Social Work jaar 2 - structuur aanbrengen in je literatuuronderzoek: Oriënteren en specificeren

Inleiding en uitleg

Het is zover: je start met je literatuuronderzoek! Om grip te houden op dit proces maak je gebruik van de 5 stappen zoals je die onder de vorige tab hebt leren kennen. De eerste stap is 'oriënteren en specificeren'. Je onderzoeksvraag is het fundament van waaruit je vertrekt.

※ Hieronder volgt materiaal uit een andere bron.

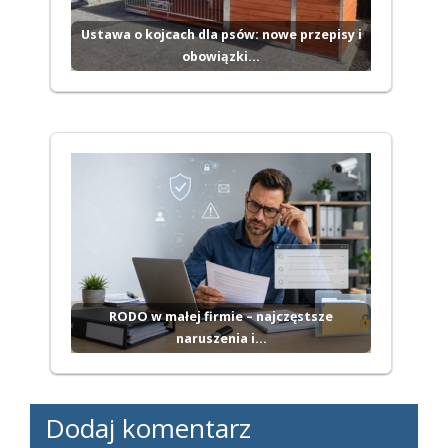
Ustawa o kojcach dla psów: nowe przepisy i
obowiązki…
RODO w małej firmie – najczęstsze
naruszenia i…
Dodaj komentarz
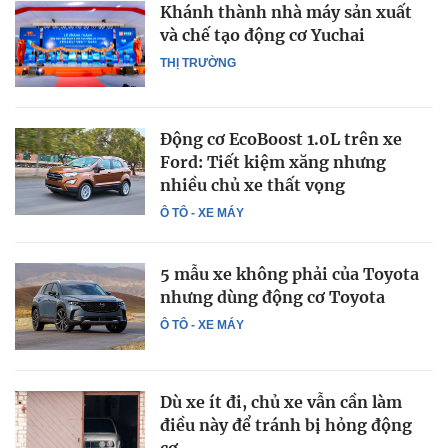
Khánh thành nhà máy sản xuất
và chế tạo động cơ Yuchai
THỊ TRƯỜNG
Động cơ EcoBoost 1.0L trên xe
Ford: Tiết kiệm xăng nhưng
nhiều chủ xe thất vọng
Ô TÔ - XE MÁY
5 mẫu xe không phải của Toyota
nhưng dùng động cơ Toyota
Ô TÔ - XE MÁY
Dù xe ít đi, chủ xe vẫn cần làm
điều này để tránh bị hỏng động
cơ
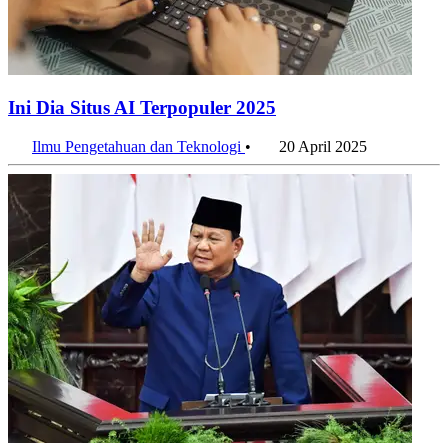
Ini Dia Situs AI Terpopuler 2025
Ilmu Pengetahuan dan Teknologi
•
20 April 2025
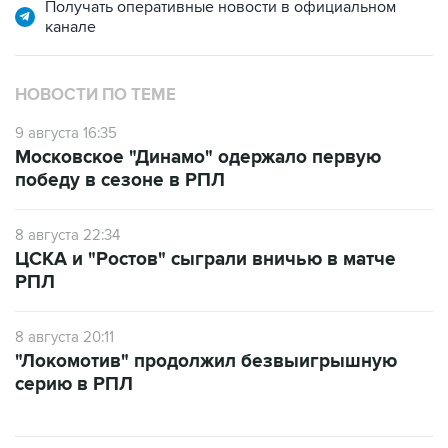
Получать оперативные новости в официальном
канале
НОВОСТИ ПО ТЕМЕ
9 августа 16:35
Московское "Динамо" одержало первую
победу в сезоне в РПЛ
8 августа 22:34
ЦСКА и "Ростов" сыграли вничью в матче
РПЛ
8 августа 20:11
"Локомотив" продолжил безвыигрышную
серию в РПЛ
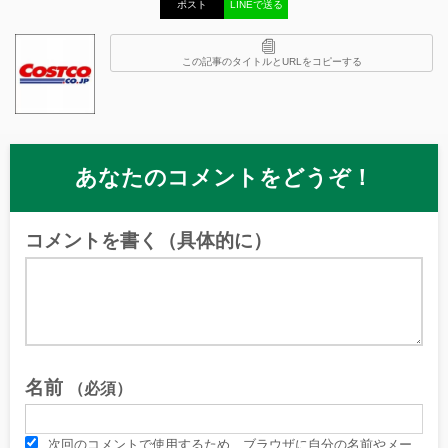
ポスト
LINEで送る
この記事のタイトルとURLをコピーする
あなたのコメントをどうぞ！
コメントを書く（具体的に）
名前
（必須）
次回のコメントで使用するため、ブラウザに自分の名前やメー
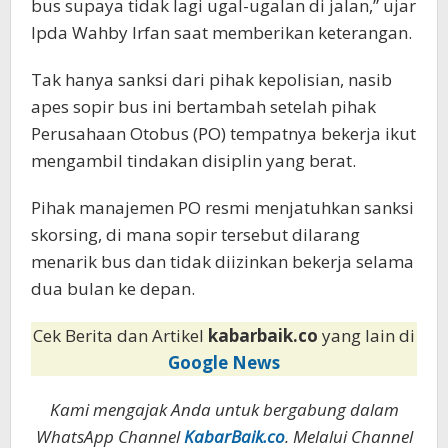
bus supaya tidak lagi ugal-ugalan di jalan,” ujar
Ipda Wahby Irfan saat memberikan keterangan.
Tak hanya sanksi dari pihak kepolisian, nasib
apes sopir bus ini bertambah setelah pihak
Perusahaan Otobus (PO) tempatnya bekerja ikut
mengambil tindakan disiplin yang berat.
Pihak manajemen PO resmi menjatuhkan sanksi
skorsing, di mana sopir tersebut dilarang
menarik bus dan tidak diizinkan bekerja selama
dua bulan ke depan.
Cek Berita dan Artikel
kabarbaik.co
yang lain di
Google News
Kami mengajak Anda untuk bergabung dalam
WhatsApp Channel
KabarBaik.co
. Melalui Channel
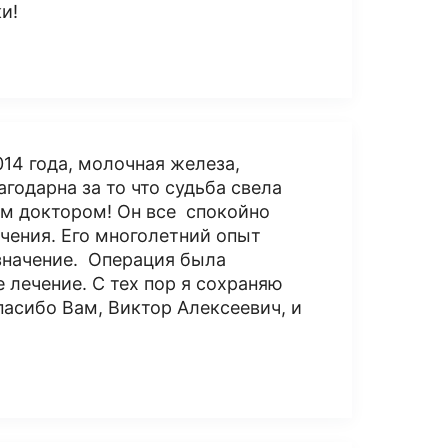
и!
14 года, молочная железа,
агодарна за то что судьба свела
м доктором! Он все спокойно
чения. Его многолетний опыт
значение. Операция была
лечение. С тех пор я сохраняю
пасибо Вам, Виктор Алексеевич, и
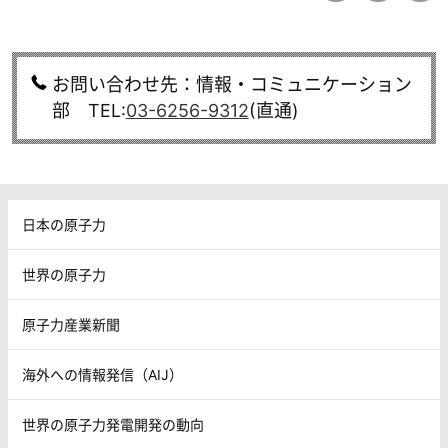
お問い合わせ先：情報・コミュニケーション
部 TEL:
03-6256-9312
(直通)
日本の原子力
世界の原子力
原子力産業新聞
海外への情報発信（AIJ）
世界の原子力発電開発の動向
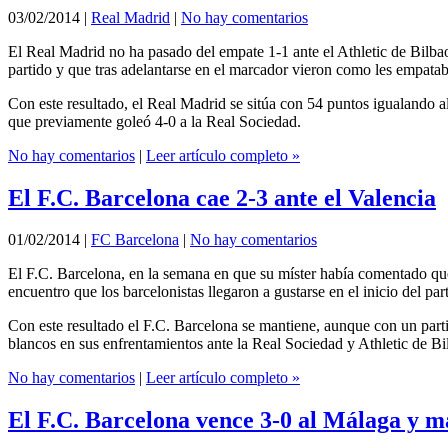
03/02/2014
|
Real Madrid
|
No hay comentarios
El Real Madrid no ha pasado del empate 1-1 ante el Athletic de Bilbao
partido y que tras adelantarse en el marcador vieron como les empat
Con este resultado, el Real Madrid se sitúa con 54 puntos igualando a
que previamente goleó 4-0 a la Real Sociedad.
No hay comentarios
|
Leer artículo completo »
El F.C. Barcelona cae 2-3 ante el Valencia
01/02/2014
|
FC Barcelona
|
No hay comentarios
El F.C. Barcelona, en la semana en que su míster había comentado que 
encuentro que los barcelonistas llegaron a gustarse en el inicio del pa
Con este resultado el F.C. Barcelona se mantiene, aunque con un part
blancos en sus enfrentamientos ante la Real Sociedad y Athletic de B
No hay comentarios
|
Leer artículo completo »
El F.C. Barcelona vence 3-0 al Málaga y ma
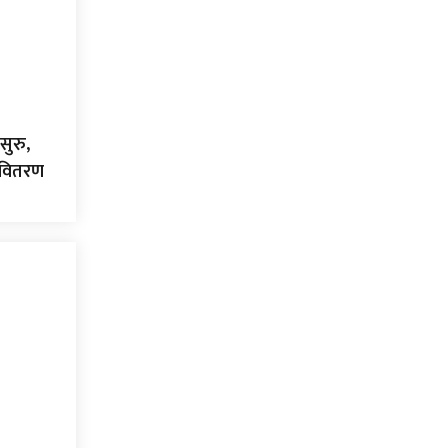
सुरु,
ा वितरण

Voordat je je onderzoeksvraag formuleert voer je een aantal oriënterende acties uit:

  1. Oriënteren op het informatielandschap
  2. Identificeren van informatiebehoefte
  3. Zoeken ter oriëntatie
  4. Formuleren van onderzoeksvraag

In iedere box hieronder leer je meer over deze onderdelen.

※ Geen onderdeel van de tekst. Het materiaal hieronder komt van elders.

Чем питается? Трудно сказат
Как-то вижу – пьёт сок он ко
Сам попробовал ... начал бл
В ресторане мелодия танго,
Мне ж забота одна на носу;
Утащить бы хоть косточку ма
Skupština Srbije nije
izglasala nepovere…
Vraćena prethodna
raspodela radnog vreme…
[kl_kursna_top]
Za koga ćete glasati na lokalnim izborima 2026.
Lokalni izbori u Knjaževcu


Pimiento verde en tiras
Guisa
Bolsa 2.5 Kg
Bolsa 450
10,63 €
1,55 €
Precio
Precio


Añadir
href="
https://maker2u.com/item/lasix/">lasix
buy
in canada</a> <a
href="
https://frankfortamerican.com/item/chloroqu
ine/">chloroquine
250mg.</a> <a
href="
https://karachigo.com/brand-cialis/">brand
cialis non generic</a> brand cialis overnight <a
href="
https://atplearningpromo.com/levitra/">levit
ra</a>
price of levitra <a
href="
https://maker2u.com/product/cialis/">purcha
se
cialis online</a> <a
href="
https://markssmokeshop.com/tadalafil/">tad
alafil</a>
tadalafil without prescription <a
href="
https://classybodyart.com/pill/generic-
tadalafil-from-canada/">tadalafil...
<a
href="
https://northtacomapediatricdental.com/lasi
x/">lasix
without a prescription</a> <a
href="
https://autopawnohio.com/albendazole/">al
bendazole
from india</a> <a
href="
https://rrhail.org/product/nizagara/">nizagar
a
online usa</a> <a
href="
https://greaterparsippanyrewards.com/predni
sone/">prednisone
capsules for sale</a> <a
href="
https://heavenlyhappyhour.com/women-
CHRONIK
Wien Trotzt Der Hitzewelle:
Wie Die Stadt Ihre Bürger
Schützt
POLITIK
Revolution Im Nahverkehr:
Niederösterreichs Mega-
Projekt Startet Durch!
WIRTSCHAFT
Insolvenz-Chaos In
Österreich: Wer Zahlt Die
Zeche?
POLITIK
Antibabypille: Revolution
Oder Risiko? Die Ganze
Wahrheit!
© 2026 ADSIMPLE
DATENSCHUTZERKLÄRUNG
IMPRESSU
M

1.A Oriënteren op informatiesoort

2. Identificeren van informatiebehoefte

 

Uitgangspunt voor het vaststellen van een informatiebehoefte is dat er een probleem is dat om informatie vraagt om opgelost te worden.

Om die informatiebehoefte te definiëren kun je de 5 W's gebruiken.
Je legt daarmee o.a. je doelgroep, de kaders van het onderzoek en het doel van het onderzoek vast. Ook de context wordt verhelderd.

Dit helpt je ook alvast om je onderzoeksvraag in te kaderen.

 

Je kunt dit onderdeel ook beschouwen als vraagverheldering. Vanuit de praktijk (op micro- of mesoniveau) en de literatuur (op macroniveau) benader je je kwestie en neem je in je probleemanalyse de verschillende perspectieven op.

afbeelding: scribbr.nl

3. Zoeken ter oriëntatie

Er zijn verschillende manieren om je te oriënteren op een onderwerp:

→  je kunt experts benaderen - denk daarbij bijvoorbeeld aan docenten, auteurs, stagebegeleiders

→ begin ook met een globale zoekactie op het internet - grasduin met een aantal eerste zoektermen

→ zet alvast zoekacties uit in: HAN Catalogus - HANQuest - Google Scholar 

→ selecteer meteen bruikbare zoektermen uit en noteer ze in een zoekschema

→ sla artikelen op die recent en relevant zijn (zie verder bij sneeuwbalmethode)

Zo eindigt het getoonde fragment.